I think she is vile, and I try to avoid her show. As a TV personality, I can always just ignore her, but the most troubling thing about her is her string of ethical violations as a Georgia prosecutor, including lying to opposing counsel, and the biggest no-no, submitting false sworn testimony to a court. That is one of the gravest violation of legal ethics, and for me it taints everthing else she does.
I am bumping this thread due to the recent controversy about Nancy Grace and the Trenton/Melinda Duckett situation. I readily admit that I usually find Nancy Grace distasteful. I usually don't watch it. However, I was flipping through the channels the night Nancy interviewed little Trenton's mother and father. Trenton's mother Melinda killed herself the next day. There is still no idea where the baby is. Nancy Grace has taken a lot of heat over this interview. Normally, I would agree. But I watched every minute of that broadcast, and I don't think Nancy was too hard on the mother. Her answers were evasive, she refused to answer the simplest questions. It was Melinda's total refusal to admit anything that was so frustrating and aroused suspicion.
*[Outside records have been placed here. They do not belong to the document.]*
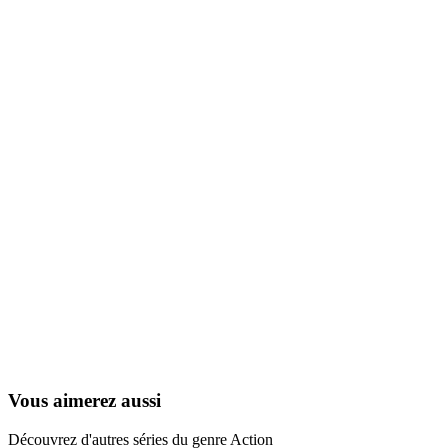
Cubitus
1988
Vous aimerez aussi
Découvrez d'autres séries du genre Action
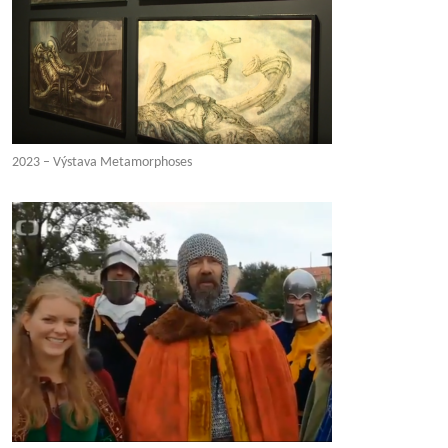
2023 – Výstava Metamorphoses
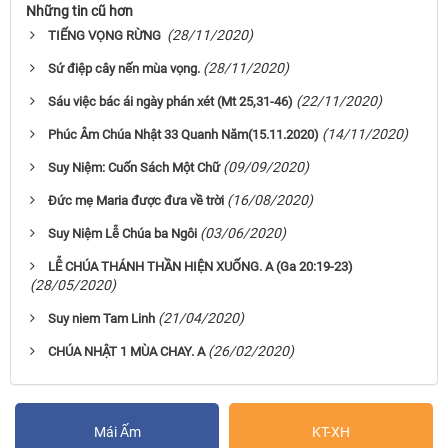
Những tin cũ hơn
(28/11/2020)
TIẾNG VỌNG RỪNG
(28/11/2020)
Sứ điệp cây nến mùa vọng.
(22/11/2020)
Sáu việc bác ái ngày phán xét (Mt 25,31-46)
(14/11/2020)
Phúc Âm Chúa Nhật 33 Quanh Năm(15.11.2020)
(09/09/2020)
Suy Niệm: Cuốn Sách Một Chữ
(16/08/2020)
Đức mẹ Maria được đưa về trời
(03/06/2020)
Suy Niệm Lễ Chúa ba Ngôi
LỄ CHÚA THÁNH THẦN HIỆN XUỐNG. A (Ga 20:19-23)
(28/05/2020)
(21/04/2020)
Suy niem Tam Linh
(26/02/2020)
CHÚA NHẬT 1 MÙA CHAY. A
Mái Ấm
KT-XH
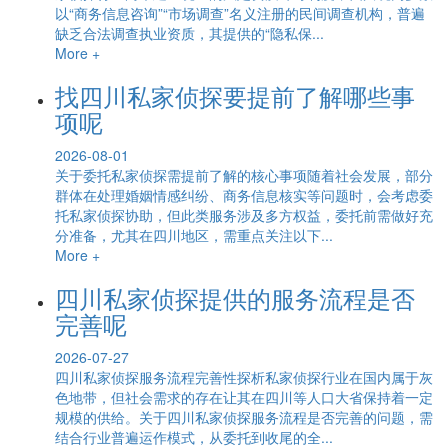
以“商务信息咨询”“市场调查”名义注册的民间调查机构，普遍
缺乏合法调查执业资质，其提供的“隐私保...
More +
找四川私家侦探要提前了解哪些事
项呢
2026-08-01
关于委托私家侦探需提前了解的核心事项随着社会发展，部分
群体在处理婚姻情感纠纷、商务信息核实等问题时，会考虑委
托私家侦探协助，但此类服务涉及多方权益，委托前需做好充
分准备，尤其在四川地区，需重点关注以下...
More +
四川私家侦探提供的服务流程是否
完善呢
2026-07-27
四川私家侦探服务流程完善性探析私家侦探行业在国内属于灰
色地带，但社会需求的存在让其在四川等人口大省保持着一定
规模的供给。关于四川私家侦探服务流程是否完善的问题，需
结合行业普遍运作模式，从委托到收尾的全...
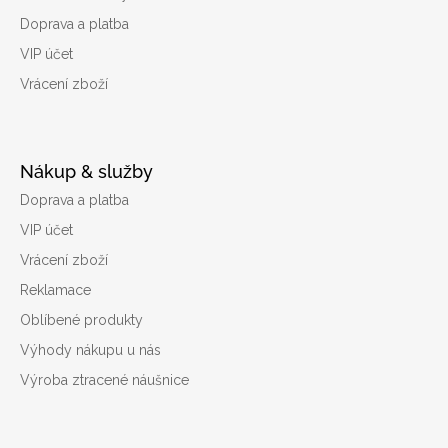
Doprava a platba
VIP účet
Vrácení zboží
Nákup & služby
Doprava a platba
VIP účet
Vrácení zboží
Reklamace
Oblíbené produkty
Výhody nákupu u nás
Výroba ztracené náušnice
She did not seem like a mother desperate to find her son. If one of my kids were missing, I would do absolutely everything possible to find them. Trenton's father had no problem answering questions. By the end of the show I was absolutely convinced that Melinda Duckett was involved in some way in her baby's disappearance. Nancy Grace was no harder on her than I would have been if I had conducted the interview.
The police have now lost their ONLY lead toward finding this toddler because that shrill beast of a woman (if I dare say she is a woman) berated the unstable mother to the point of suicide. And then, like the vulture only interested in her own money-making-power she is, she AIRED THE SHOW after the girl COMMITTED SUICIDE.
Sick, twisted, monster of a woman. I hope she rots from the inside out before she drives another person to suicide.
...
But let me tell you how I REALLY feel!!!
Oh how we danced and we swallowed the nights for it was all ripe for dreaming
Oh how we danced away all of the lights we've always been out of our minds
Demopolite, did you see the interview? Truly, I don't like her, but didn't the mother seem so evasive that she was incriminating herself? The whole thing is very disturbing.